[Stored data entries]
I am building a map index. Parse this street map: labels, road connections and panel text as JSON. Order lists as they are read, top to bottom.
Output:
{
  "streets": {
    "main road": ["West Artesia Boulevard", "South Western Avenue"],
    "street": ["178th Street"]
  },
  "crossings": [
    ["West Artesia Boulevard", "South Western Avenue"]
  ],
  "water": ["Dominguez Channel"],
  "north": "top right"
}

...

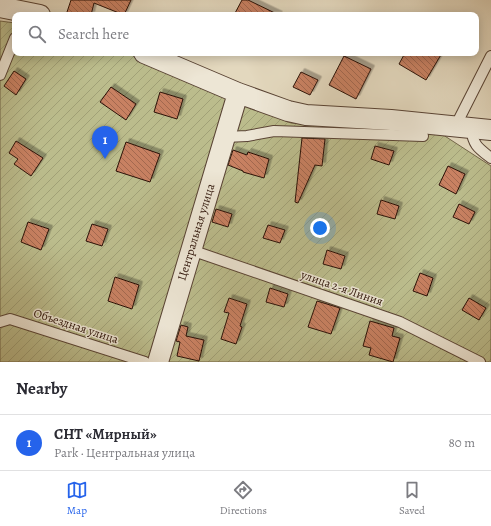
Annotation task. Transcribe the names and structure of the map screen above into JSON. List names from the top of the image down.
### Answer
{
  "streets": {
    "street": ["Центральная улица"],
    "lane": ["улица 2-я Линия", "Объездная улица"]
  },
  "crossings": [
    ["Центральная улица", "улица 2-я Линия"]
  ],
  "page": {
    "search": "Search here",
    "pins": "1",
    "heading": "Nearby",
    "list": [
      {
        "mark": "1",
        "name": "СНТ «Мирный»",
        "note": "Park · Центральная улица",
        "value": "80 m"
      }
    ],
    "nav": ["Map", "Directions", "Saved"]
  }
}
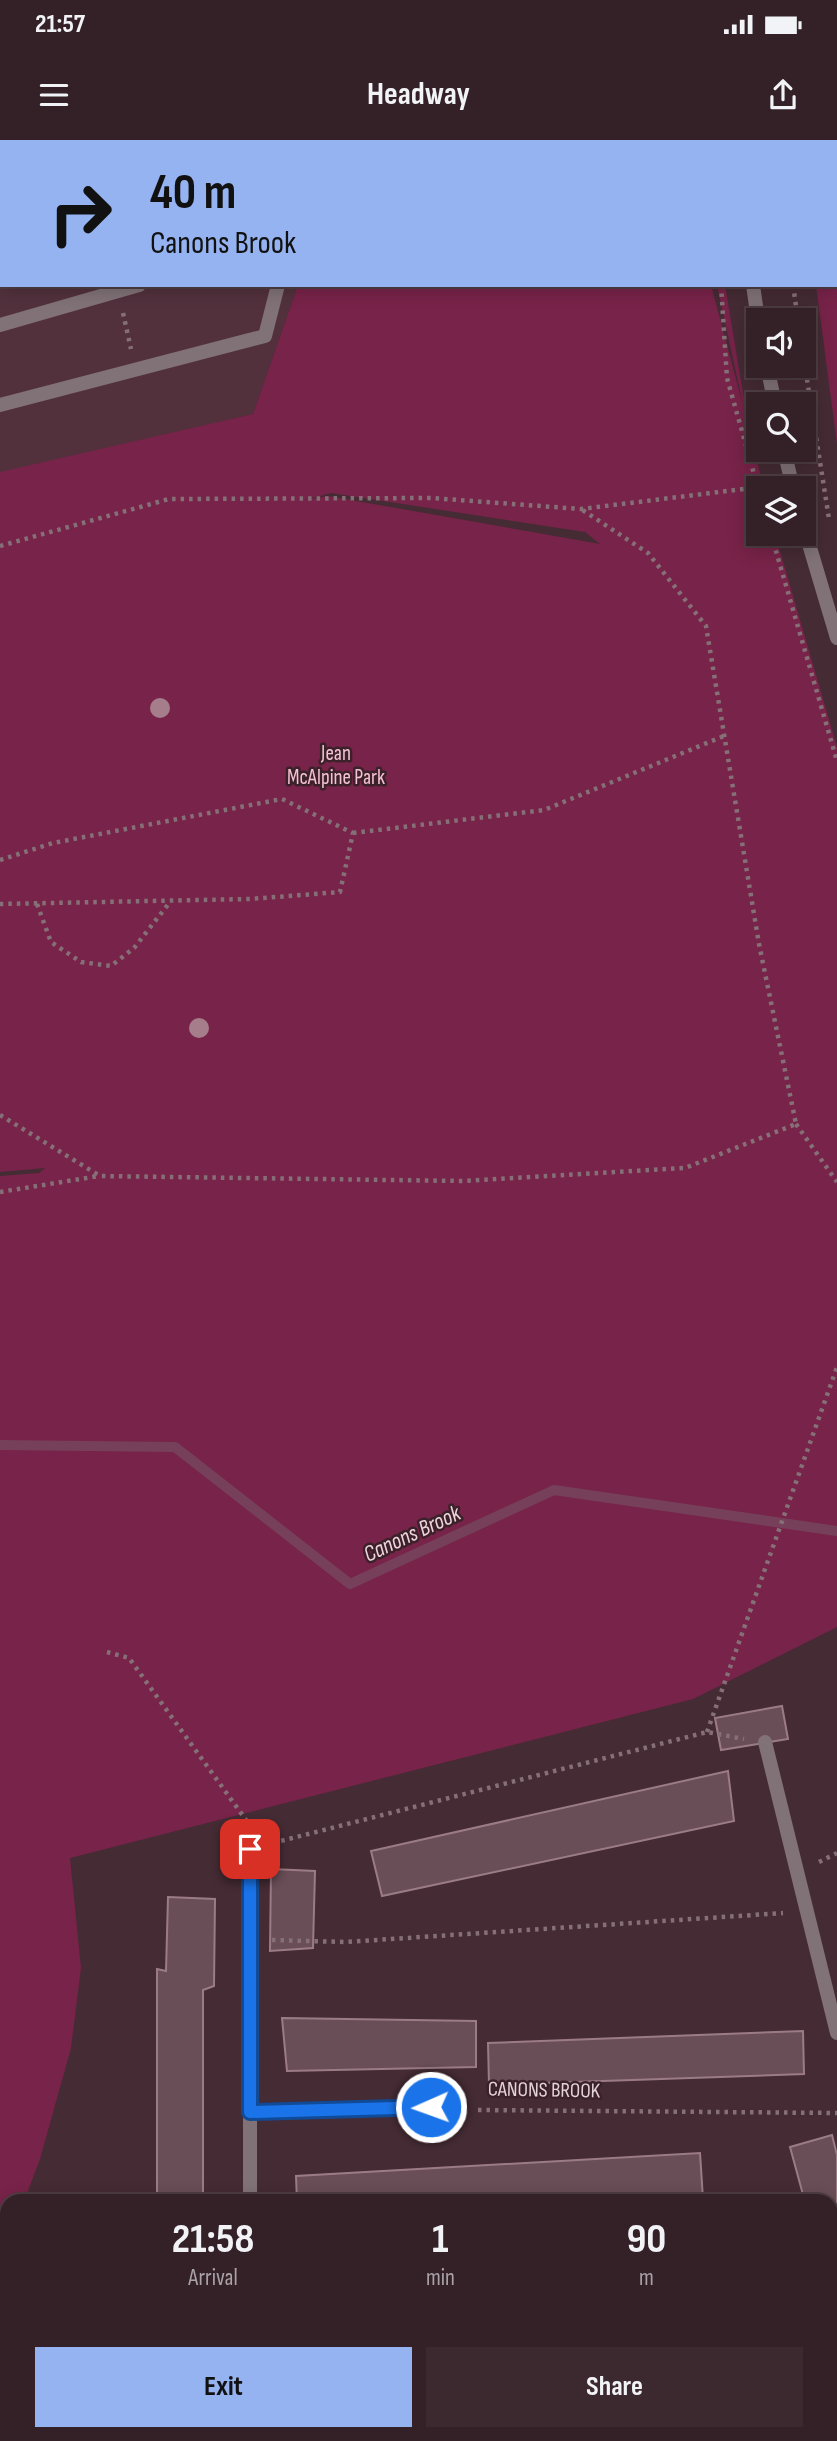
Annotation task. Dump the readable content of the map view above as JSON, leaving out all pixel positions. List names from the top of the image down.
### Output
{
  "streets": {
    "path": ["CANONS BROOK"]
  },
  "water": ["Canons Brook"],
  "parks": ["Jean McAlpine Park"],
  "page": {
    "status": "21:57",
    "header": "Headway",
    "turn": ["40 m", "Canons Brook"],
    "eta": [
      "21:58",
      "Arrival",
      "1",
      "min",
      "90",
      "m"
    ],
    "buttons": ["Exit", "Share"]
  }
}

---

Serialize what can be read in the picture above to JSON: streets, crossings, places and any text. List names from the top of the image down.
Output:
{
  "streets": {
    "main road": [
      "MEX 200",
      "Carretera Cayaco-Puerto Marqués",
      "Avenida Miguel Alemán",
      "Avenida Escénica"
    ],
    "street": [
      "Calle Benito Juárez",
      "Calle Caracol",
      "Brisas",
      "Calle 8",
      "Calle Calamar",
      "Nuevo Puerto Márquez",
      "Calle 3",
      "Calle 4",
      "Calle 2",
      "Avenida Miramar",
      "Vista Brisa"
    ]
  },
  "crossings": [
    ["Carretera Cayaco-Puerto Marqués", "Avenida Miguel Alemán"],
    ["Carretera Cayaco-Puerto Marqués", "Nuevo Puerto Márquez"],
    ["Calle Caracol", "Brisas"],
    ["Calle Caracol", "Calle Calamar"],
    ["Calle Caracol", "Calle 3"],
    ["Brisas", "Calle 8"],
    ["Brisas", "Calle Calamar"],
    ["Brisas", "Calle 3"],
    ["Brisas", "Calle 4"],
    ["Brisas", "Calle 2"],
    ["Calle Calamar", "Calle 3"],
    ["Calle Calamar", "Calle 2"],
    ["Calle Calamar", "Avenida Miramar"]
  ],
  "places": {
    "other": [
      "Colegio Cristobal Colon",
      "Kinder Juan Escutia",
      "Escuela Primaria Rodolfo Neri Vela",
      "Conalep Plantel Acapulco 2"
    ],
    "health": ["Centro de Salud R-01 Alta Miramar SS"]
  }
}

■ Task to complete: Find the lines above holding the word "Annotation" and show them.

■ Response area:
Annotation task. Transcribe the names and structure of the map screen above into JSON. List names from the top of the image down.
Annotation task. Dump the readable content of the map view above as JSON, leaving out all pixel positions. List names from the top of the image down.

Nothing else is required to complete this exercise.